Information from the sensors is fed instantly to PayMyPark, which can guide drivers to free spaces and lets them pay from their phone – and, crucially, to extend their time too. The data is relayed live to SmartRep, Smart Parking’s cloud-based software tool, allowing the council to see how drivers are using the city’s spaces and giving them information to make adjustments to the parking systems accordingly.
“We provide the same real-time information to the council’s parking patrol officers, who can view the information on their hand-held device,” says Gillespie. “This allows them to see who has paid and how long cars have been parked, et cetera.”
“I think what it will allow us to do is to get better information around the demands for on-street space, whether that’s for public transport, for parking or for pedestrians, and by getting that information through the sensors we’ll be able to manage that demand,” Orchard says.
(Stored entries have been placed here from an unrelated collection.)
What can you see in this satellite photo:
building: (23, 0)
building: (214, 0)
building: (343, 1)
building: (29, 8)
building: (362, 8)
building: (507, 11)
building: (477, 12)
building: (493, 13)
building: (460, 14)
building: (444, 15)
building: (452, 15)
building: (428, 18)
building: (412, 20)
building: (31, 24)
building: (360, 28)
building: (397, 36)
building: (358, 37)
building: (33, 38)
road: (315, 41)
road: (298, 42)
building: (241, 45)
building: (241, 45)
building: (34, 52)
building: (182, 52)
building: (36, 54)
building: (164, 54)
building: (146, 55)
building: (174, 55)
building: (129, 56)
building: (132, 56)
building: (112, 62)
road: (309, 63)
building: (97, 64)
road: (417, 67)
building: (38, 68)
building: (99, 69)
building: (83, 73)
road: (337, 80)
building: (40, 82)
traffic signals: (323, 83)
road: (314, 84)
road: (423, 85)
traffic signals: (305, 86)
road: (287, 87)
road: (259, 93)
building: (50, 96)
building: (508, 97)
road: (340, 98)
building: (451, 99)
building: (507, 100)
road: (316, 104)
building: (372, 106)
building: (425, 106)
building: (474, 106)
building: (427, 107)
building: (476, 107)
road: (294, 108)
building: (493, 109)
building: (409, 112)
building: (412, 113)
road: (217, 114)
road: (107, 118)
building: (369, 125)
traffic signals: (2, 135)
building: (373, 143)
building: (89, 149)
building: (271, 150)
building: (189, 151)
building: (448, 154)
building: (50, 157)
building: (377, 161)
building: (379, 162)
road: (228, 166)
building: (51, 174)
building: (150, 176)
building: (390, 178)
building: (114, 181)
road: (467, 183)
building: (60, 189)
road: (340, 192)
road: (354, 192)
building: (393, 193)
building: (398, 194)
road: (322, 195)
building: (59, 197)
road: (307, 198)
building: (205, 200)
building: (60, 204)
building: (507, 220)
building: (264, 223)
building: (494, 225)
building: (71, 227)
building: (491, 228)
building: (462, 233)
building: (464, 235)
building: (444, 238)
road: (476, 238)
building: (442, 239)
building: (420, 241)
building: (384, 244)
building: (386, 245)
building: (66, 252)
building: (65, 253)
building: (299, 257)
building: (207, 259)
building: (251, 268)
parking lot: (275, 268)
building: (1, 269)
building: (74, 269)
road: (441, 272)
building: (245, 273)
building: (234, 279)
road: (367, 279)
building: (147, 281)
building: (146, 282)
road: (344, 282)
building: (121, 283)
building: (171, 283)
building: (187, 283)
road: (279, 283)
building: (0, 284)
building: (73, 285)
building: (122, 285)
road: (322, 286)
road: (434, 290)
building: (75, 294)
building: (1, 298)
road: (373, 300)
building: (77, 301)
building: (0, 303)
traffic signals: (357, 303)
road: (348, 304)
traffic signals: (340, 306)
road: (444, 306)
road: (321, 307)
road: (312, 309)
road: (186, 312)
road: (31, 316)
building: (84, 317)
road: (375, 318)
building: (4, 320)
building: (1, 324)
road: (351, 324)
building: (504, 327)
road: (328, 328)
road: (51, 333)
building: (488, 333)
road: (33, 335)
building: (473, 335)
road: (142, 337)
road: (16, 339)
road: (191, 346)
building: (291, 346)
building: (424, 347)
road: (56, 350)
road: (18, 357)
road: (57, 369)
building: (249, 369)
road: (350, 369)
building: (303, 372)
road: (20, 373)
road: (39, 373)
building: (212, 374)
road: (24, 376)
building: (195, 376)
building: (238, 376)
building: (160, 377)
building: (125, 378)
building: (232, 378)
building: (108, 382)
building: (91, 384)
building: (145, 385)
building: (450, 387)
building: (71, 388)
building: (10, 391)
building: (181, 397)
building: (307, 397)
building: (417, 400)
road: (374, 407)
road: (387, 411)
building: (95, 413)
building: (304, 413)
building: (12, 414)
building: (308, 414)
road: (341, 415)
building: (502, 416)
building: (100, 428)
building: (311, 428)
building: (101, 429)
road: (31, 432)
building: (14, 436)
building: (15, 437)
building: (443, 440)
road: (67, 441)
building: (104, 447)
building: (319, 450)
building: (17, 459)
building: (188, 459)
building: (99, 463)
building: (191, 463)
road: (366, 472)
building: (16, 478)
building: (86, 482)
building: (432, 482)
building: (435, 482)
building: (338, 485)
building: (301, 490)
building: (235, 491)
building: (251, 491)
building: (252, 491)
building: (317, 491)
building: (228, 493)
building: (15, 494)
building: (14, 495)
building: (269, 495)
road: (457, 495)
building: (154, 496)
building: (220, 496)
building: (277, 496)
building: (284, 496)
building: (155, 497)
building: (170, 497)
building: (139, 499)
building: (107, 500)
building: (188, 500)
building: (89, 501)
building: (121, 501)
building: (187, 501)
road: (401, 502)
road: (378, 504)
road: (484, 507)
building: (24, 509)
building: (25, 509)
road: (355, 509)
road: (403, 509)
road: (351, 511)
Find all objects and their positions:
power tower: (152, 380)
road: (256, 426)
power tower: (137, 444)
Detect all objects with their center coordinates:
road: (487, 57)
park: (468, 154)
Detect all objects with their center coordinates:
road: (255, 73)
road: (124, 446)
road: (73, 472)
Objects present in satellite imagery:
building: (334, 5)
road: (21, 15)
The key advantage is a true picture of what’s happening on the streets in real time, Gillespie insists. “We provide incredibly rich data that allows local government departments to truly understand their business. Real-time data allows you to make decisions on pricing, cost management and kerbside staff management. Also, real-time information sent to the public via a smart phone allows people to make decisions on where they park before they arrive. This means that congestion is eased, C02 emissions drop and the parking experience has been transformed from something that used to be painful to something that is easy.”
Future-proofingSmart Parking suggests that its sensors have been future-proofed by making them radio-frequency identification (RFID)-capable. The benefits of this include, for example, being able to put RFID-enabled permits in disabled people’s cars to let authorities know there is a disabled vehicle parked in a mobility space, Eade says. “When you’ve got real-time data coming out of those sensors over a period of time, you can tell exactly what’s going on in that street, and that’s of massive benefit to the ratepayers, the retailers and everybody else.”
So not only should Wellington’s drivers be able to find a space more quickly – but they will also just be paying for what they use.
How does it work?
An infrared beam from the sensor is picked up by wireless technology, which sends it to Smart Parking’s SmartSpot communications device. It is then sent via 3G or Wi-Fi into the cloud and then into servers where it can be accessed.
Drivers input the parking bay number into the PayMyPark app and press ‘start’ to begin their parking time. Returning to the vehicle they press the ‘stop’ function – thus only paying for the time they use. The sensors automatically detect when a car arrives and relay the information to PayMyPark, alerting the application of the car’s arrival and departure.
Drivers can choose to pay in advance – and should they come back to their vehicle before their parking time has expired, their account will be refunded the remaining minutes. The app also generates customer alerts to let people know that time is running out, and allows the user to top up their parking session remotely – without the hassle of having to return, buy another ticket and place it in the car. “If you go away from your car parking space and you need to stay for longer, you can top up on your phone,” says Orchard.